Content starts

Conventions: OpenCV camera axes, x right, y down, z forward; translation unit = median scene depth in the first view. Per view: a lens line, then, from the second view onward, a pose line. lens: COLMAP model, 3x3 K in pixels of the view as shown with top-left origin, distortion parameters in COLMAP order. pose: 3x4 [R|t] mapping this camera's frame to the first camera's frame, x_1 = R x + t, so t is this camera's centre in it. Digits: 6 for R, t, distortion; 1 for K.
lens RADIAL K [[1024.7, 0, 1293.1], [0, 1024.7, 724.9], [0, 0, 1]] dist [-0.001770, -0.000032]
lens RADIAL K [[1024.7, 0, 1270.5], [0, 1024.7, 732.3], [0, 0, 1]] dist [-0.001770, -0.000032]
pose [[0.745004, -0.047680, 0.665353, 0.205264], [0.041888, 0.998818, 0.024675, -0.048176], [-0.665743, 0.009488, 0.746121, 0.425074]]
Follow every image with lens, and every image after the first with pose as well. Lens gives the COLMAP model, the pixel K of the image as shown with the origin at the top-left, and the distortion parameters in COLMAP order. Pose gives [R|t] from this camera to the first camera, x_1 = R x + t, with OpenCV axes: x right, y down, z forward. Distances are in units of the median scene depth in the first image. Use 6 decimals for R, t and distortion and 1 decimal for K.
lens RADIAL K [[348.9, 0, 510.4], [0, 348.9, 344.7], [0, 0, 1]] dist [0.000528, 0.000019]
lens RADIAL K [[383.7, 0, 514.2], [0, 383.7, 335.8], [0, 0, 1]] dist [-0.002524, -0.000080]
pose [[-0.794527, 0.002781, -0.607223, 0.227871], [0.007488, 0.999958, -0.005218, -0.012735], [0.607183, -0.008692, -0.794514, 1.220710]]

Content ends

_Task requirements_: Reproduce the data starting at the line containing "Follow every image" and ending with the line containing "dist [-0.002524, -0.000080]", replacing "distortion parameters" with "distortion coefficients" and leaving everything else unchanged.

_Written solution_:
Follow every image with lens, and every image after the first with pose as well. Lens gives the COLMAP model, the pixel K of the image as shown with the origin at the top-left, and the distortion coefficients in COLMAP order. Pose gives [R|t] from this camera to the first camera, x_1 = R x + t, with OpenCV axes: x right, y down, z forward. Distances are in units of the median scene depth in the first image. Use 6 decimals for R, t and distortion and 1 decimal for K.
lens RADIAL K [[348.9, 0, 510.4], [0, 348.9, 344.7], [0, 0, 1]] dist [0.000528, 0.000019]
lens RADIAL K [[383.7, 0, 514.2], [0, 383.7, 335.8], [0, 0, 1]] dist [-0.002524, -0.000080]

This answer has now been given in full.